Today’s apprentice killers train in situations designed to simulate combat as closely as possible, and they rehearse in a fashion that would be instantly recognizable to pioneers of behavior modification, from Ivan Pavlov to B.F. Skinner. The bull’s-eyes have been replaced by human-shaped targets that pop up without warning, for example, with polyurethane faces on balloon bodies inside uniforms. A trainee spots the targets, fires almost on instinct and gets rewarded with points, badges and three-day passes. Over and over, these “kill drills” build muscle memory and acclimate the brain to the act of killing.

Conclusion

So the average person with little to no training will NOT be able to kill his wife and kids let alone his neighbor Tom and his 2 Ginger kids. Without the right re-wiring of the brain most people will simply sit and wait to be bitten. Remember that 5% of people display psychopathic or sociopathic personality disorders? I think all of us at DGB and most of your reading may just fall squarely into the category of Elite Zombie Hunters with latent psychopathic or sociopathic personality disorders. Unafraid to brain your momma and especially your ex-wife.

2 comments on “Zombie Apocalypse Psychology: Love thy Neighbors… Tough Love with a Shovel!

  1. Its a little frightening to think about the only survivors of the impending zombie apocalypse being the sociopaths. I wonder though, how hard will it be to disconnect “little Timmy next door” from “the cadaver that used to be little Timmy”. In my belief system, when you die, the soul leaves the body, which is just an empty shell. I’m free from the worry of killing the poor little ginger munchkin next door, he’s already dead. Is it a difficult leap to accept in your head that you’re just “un-desecrating” the shell that used to be the kid next door? (or your own grandmother) And wouldn’t you be doing them a favor? I wouldn’t want my soul’s meat sack walking around doing horrible things.
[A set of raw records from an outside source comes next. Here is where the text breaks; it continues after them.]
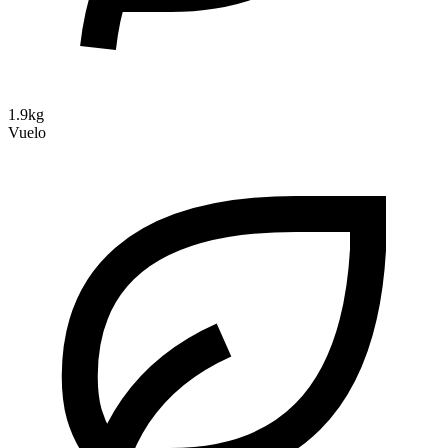
1.9kg
Vuelo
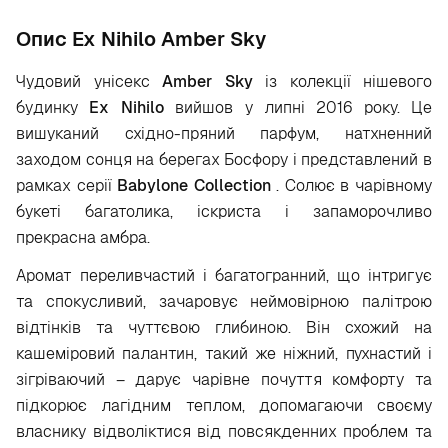
Опис Ex Nihilo Amber Sky
Чудовий унісекс
Amber
Sky
із колекції нішевого
будинку
Ex
Nihilo
вийшов у липні 2016 року. Це
вишуканий східно-пряний парфум, натхненний
заходом сонця на берегах Босфору і представлений в
рамках серії
Babylone
Collection
. Солює в чарівному
букеті багатолика, іскриста і запаморочливо
прекрасна амбра.
Аромат переливчастий і багатогранний, що інтригує
та спокусливий, зачаровує неймовірною палітрою
відтінків та чуттєвою глибиною. Він схожий на
кашеміровий палантин, такий же ніжний, пухнастий і
зігріваючий – дарує чарівне почуття комфорту та
підкорює лагідним теплом, допомагаючи своєму
власнику відволіктися від повсякденних проблем та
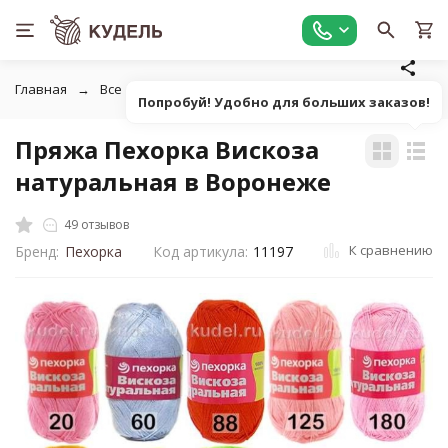
Главная
Все для вязания
Пряжа
Классическая однот
Попробуй! Удобно для больших заказов!
Пряжа Пехорка Вискоза
натуральная в Воронеже
49 отзывов
К сравнению
Бренд:
Пехорка
Код артикула:
11197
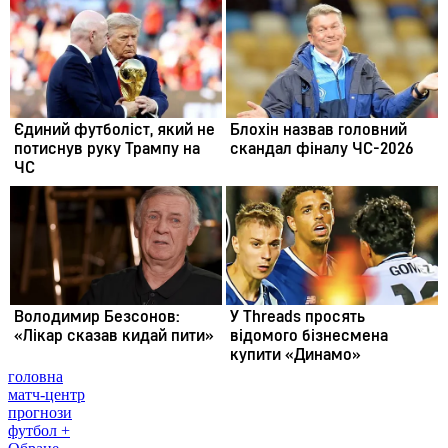
головна
матч-центр
прогнози
футбол +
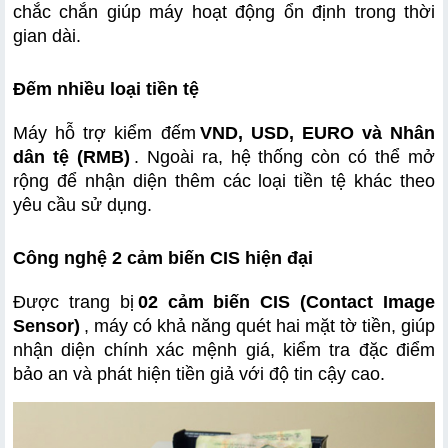
chắc chắn giúp máy hoạt động ổn định trong thời 
gian dài.
Đếm nhiều loại tiền tệ
Máy hỗ trợ kiểm đếm
VND, USD, EURO và Nhân 
dân tệ (RMB)
. Ngoài ra, hệ thống còn có thể mở 
rộng để nhận diện thêm các loại tiền tệ khác theo 
yêu cầu sử dụng.
Công nghệ 2 cảm biến CIS hiện đại
Được trang bị
02 cảm biến CIS (Contact Image 
Sensor)
, máy có khả năng quét hai mặt tờ tiền, giúp 
nhận diện chính xác mệnh giá, kiểm tra đặc điểm 
bảo an và phát hiện tiền giả với độ tin cậy cao.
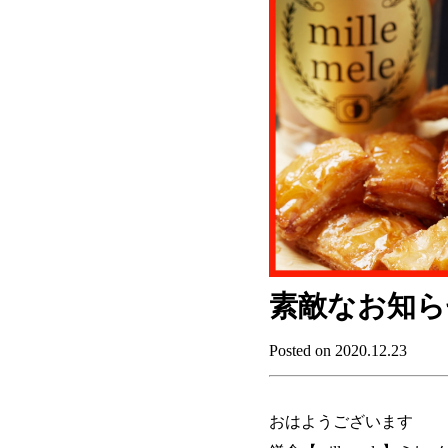
素敵なお知ら
Posted on 2020.12.23
おはようございます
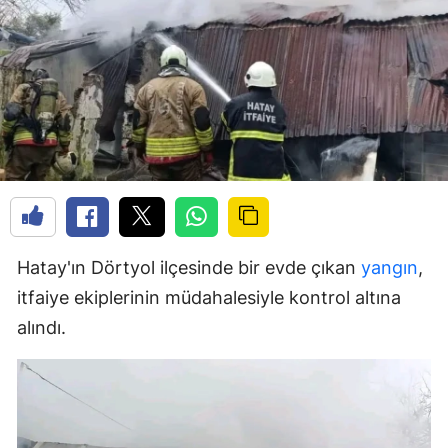
Hatay'ın Dörtyol ilçesinde bir evde çıkan
yangın
,
itfaiye ekiplerinin müdahalesiyle kontrol altına
alındı.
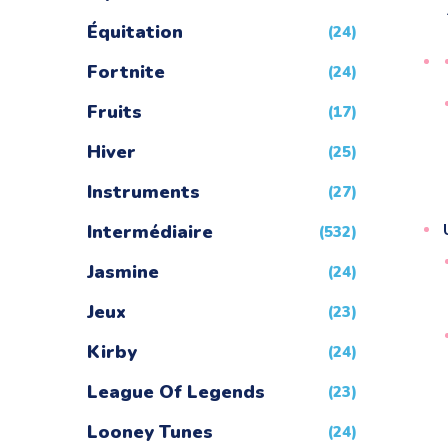
Équitation
(24)
Fortnite
(24)
Fruits
(17)
Hiver
(25)
Instruments
(27)
Intermédiaire
(532)
Jasmine
(24)
Jeux
(23)
Kirby
(24)
League Of Legends
(23)
Looney Tunes
(24)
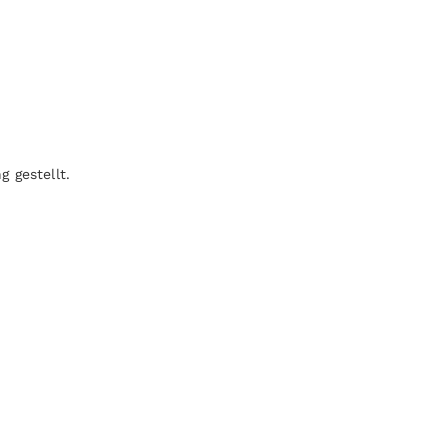
 gestellt.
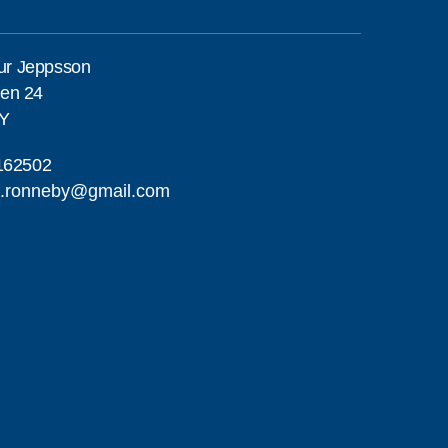
eur Jeppsson
en 24
Y
162502
a.ronneby@gmail.com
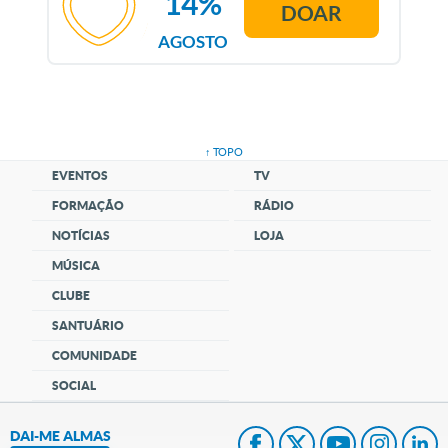
14%
DOAR
AGOSTO
↑ TOPO
EVENTOS
TV
FORMAÇÃO
RÁDIO
NOTÍCIAS
LOJA
MÚSICA
CLUBE
SANTUÁRIO
COMUNIDADE
SOCIAL
DAI-ME ALMAS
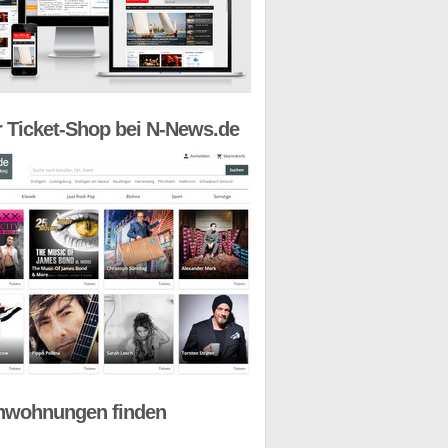
 Ticket-Shop bei N-News.de
nwohnungen finden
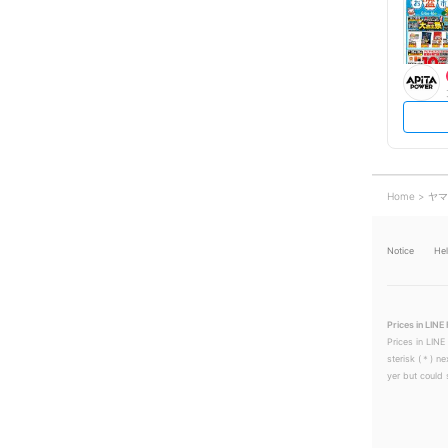
Home
ヤマ
Notice
He
Prices in LINE 
Prices in LINE
sterisk (＊) ne
yer but could s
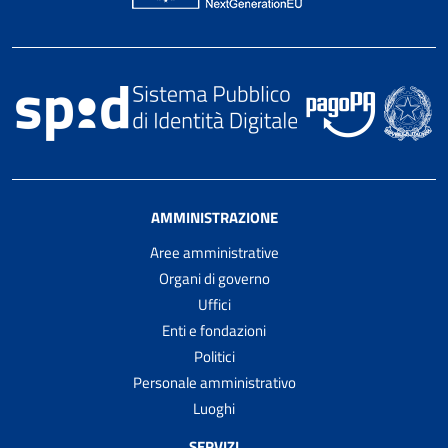
AMMINISTRAZIONE
Aree amministrative
Organi di governo
Uffici
Enti e fondazioni
Politici
Personale amministrativo
Luoghi
SERVIZI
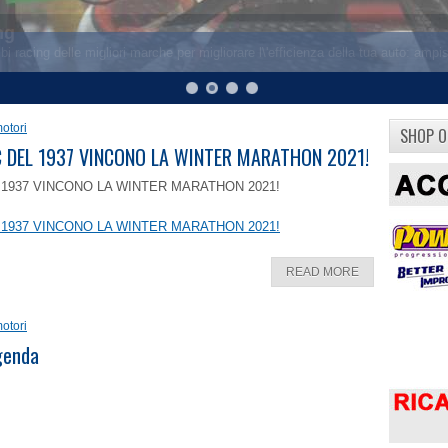
otori
SHOP O
8 C DEL 1937 VINCONO LA WINTER MARATHON 2021!
EL 1937 VINCONO LA WINTER MARATHON 2021!
EL 1937 VINCONO LA WINTER MARATHON 2021!
READ MORE
otori
ggenda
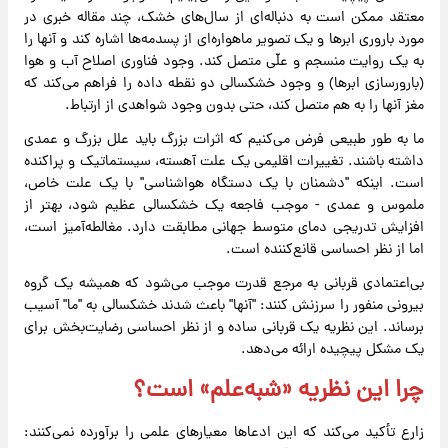
معتقد ممکن است به دنباله‌ای از سال‌های خشک، چند مقاله خبری در
مورد باروری ابر‌ها و یک تصویر ماهواره‌ای از پسدمه‌ها اشاره کند و آنها را
به یک روایت منسجم و علّی متصل کند. وجود فناوری اصلاح آب و هوا
(بارورسازی ابرها) و وجود خشکسالی دو نقطه داده را فراهم می‌کند که
مغز آنها را به هم متصل کند، حتی بدون وجود شواهدی از ارتباط.
ما به طور طبیعی فرض می‌کنیم که اثرات بزرگ باید علل بزرگ و عمدی
داشته باشند. تغییرات اقلیمی یک علت آهسته، سیستماتیک و پراکنده
است. اینکه "دشمنان با یک دستگاه هواشناسی" با یک علت خاص،
ملموس و عمدی - موجب فاجعه یک خشکسالی عظیم شود، بهتر از
افزایش تدریجی دمای متوسط ​​​​جهانی مطابقت دارد. مغالطه‌آمیز است،
اما از نظر احساسی قانع‌کننده است.
بی‌اعتمادی قربانی به مرجع قدرت موجب می‌شود که همیشه یک گروه
بیرونی منفور را سرزنش کنند: "آنها" باعث شدند خشکسالی به "ما" آسیب
برساند. این نظریه یک قربانی ساده و از نظر احساسی رضایت‌بخش برای
یک مشکل پیچیده ارائه می‌دهد.
چرا این نظریه «شبه‌علم» است؟
زارع تأکید می‌کند که این ادعا‌ها معیار‌های علمی را برآورده نمی‌کنند:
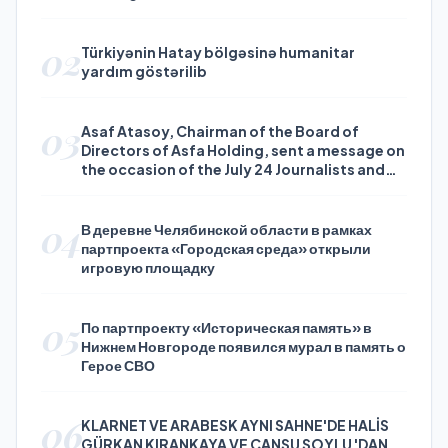
02
Türkiyənin Hatay bölgəsinə humanitar
yardım göstərilib
03
Asaf Atasoy, Chairman of the Board of
Directors of Asfa Holding, sent a message on
the occasion of the July 24 Journalists and
Press Day
04
В деревне Челябинской области в рамках
партпроекта «Городская среда» открыли
игровую площадку
05
По партпроекту «Историческая память» в
Нижнем Новгороде появился мурал в память о
Герое СВО
06
KLARNET VE ARABESK AYNI SAHNE'DE HALİS
GÜRKAN KIRANKAYA VE CANSU SOYLU 'DAN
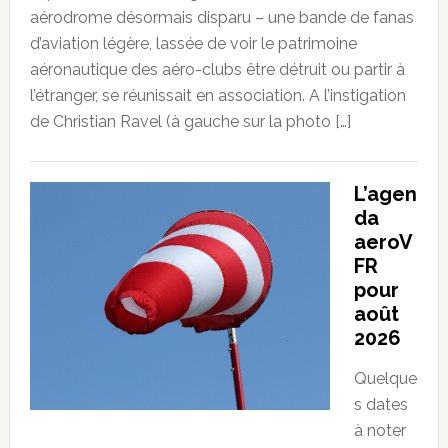
aérodrome désormais disparu – une bande de fanas
d’aviation légère, lassée de voir le patrimoine
aéronautique des aéro-clubs être détruit ou partir à
l’étranger, se réunissait en association. A l’instigation
de Christian Ravel (à gauche sur la photo […]
L’agen
da
aeroV
FR
pour
août
2026
Quelque
s dates
à noter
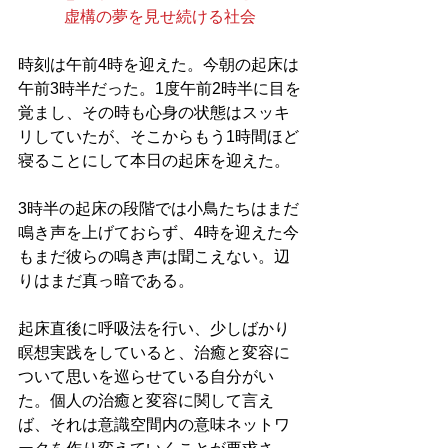
虚構の夢を見せ続ける社会
時刻は午前4時を迎えた。今朝の起床は
午前3時半だった。1度午前2時半に目を
覚まし、その時も心身の状態はスッキ
リしていたが、そこからもう1時間ほど
寝ることにして本日の起床を迎えた。
3時半の起床の段階では小鳥たちはまだ
鳴き声を上げておらず、4時を迎えた今
もまだ彼らの鳴き声は聞こえない。辺
りはまだ真っ暗である。
起床直後に呼吸法を行い、少しばかり
瞑想実践をしていると、治癒と変容に
ついて思いを巡らせている自分がい
た。個人の治癒と変容に関して言え
ば、それは意識空間内の意味ネットワ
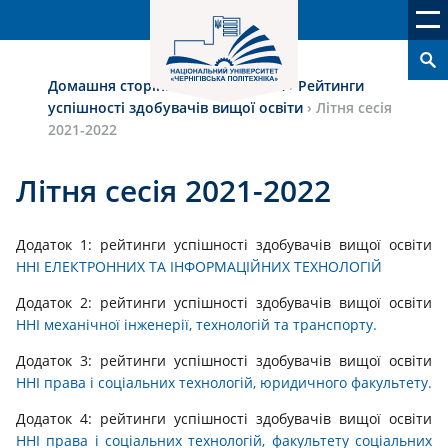
Домашня сторінка
›
Якість освіти
›
Рейтинги
успішності здобувачів вищої освіти
›
Літня сесія
2021-2022
Літня сесія 2021-2022
Додаток 1: рейтинги успішності здобувачів вищої освіти
ННІ ЕЛЕКТРОННИХ ТА ІНФОРМАЦІЙНИХ ТЕХНОЛОГІЙ
Додаток 2: рейтинги успішності здобувачів вищої освіти
ННІ механічної інженерії, технологій та транспорту.
Додаток 3: рейтинги успішності здобувачів вищої освіти
ННІ права і соціальних технологій, юридичного факультету.
Додаток 4: рейтинги успішності здобувачів вищої освіти
ННІ права і соціальних технологій, факультету соціальних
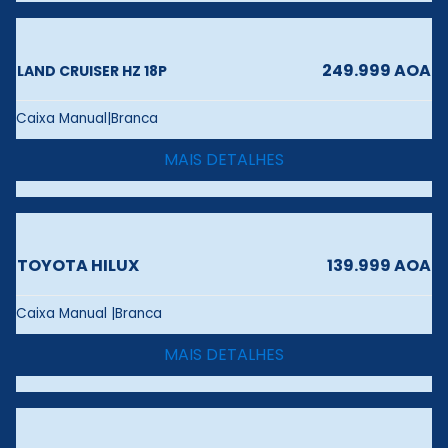
249.999 AOA
LAND CRUISER HZ 18P
Caixa Manual|Branca
MAIS DETALHES
TOYOTA HILUX
139.999 AOA
Caixa Manual |Branca
MAIS DETALHES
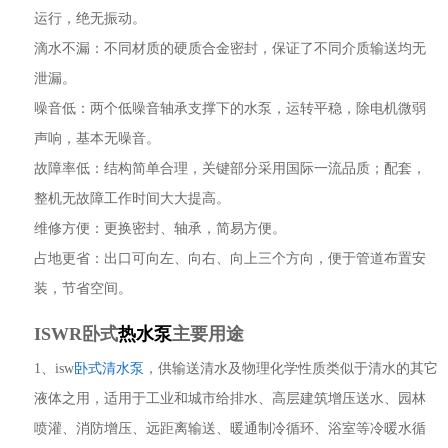
运行，绝无振动。
滴水不漏：不同材质的硬质合金密封，保证了不同介质输送均无
泄漏。
噪音低：两个低噪音轴承支撑下的水泵，运转平稳，除电机微弱
声响，基本无噪音。
故障率低：结构简单合理，关键部分采用国际一流品质；配套，
整机无故障工作时间大大提高。
维修方便：更换密封、轴承，简易方便。
占地更省：出口可向左、向右、向上三个方向，便于管道布置安
装，节省空间。
ISWR卧式
热水泵
主要用途
1、isw
卧式清水泵
，供输送清水及物理化学性质类似于清水的其它
液体之用，适用于工业和城市给排
水、高层建筑增压送水、园林
喷灌、消防增压、远距离输送、暖通制冷循环、浴室等冷暖水循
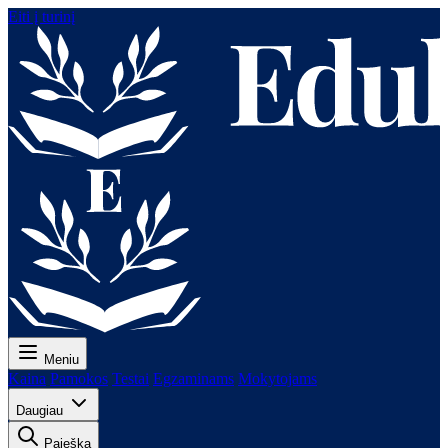
Eiti į turinį
Meniu
Kaina
Pamokos
Testai
Egzaminams
Mokytojams
Daugiau
Paieška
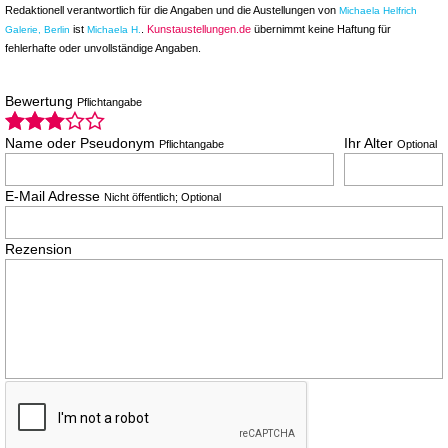
Redaktionell verantwortlich für die Angaben und die Austellungen von
Michaela Helfrich
ist
.
Kunstaustellungen.de
übernimmt keine Haftung für
Galerie, Berlin
Michaela H.
fehlerhafte oder unvollständige Angaben.
Bewertung
Pflichtangabe
Name oder Pseudonym
Ihr Alter
Pflichtangabe
Optional
E-Mail Adresse
Nicht öffentlich; Optional
Rezension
    Secondly, where does the desire to survive take over? If I saw my formerly beautiful wife shambling down the street, half rotten, blood soaked and drooling, I would have a hard time killing her. But if she was coming at me, a salivating, murderous, infect me and turn me into a zombie, walking corpse? I think i’d have much less trouble. I’d still be filled with grief and sorrow, but that would have started the second she was bitten, not when I ultimately ended her un-life.

    Psychologically, that’s the joy of zombies to me. We get the ‘fantasy’ of killing (or re-killing, or un-undeading) our neighbor that borrowed our lawn mower and returned it broken, or our ex wives who screwed their tennis instructor, divorced us and took half of our money and our children, without any of the moral guilt associated with taking a life.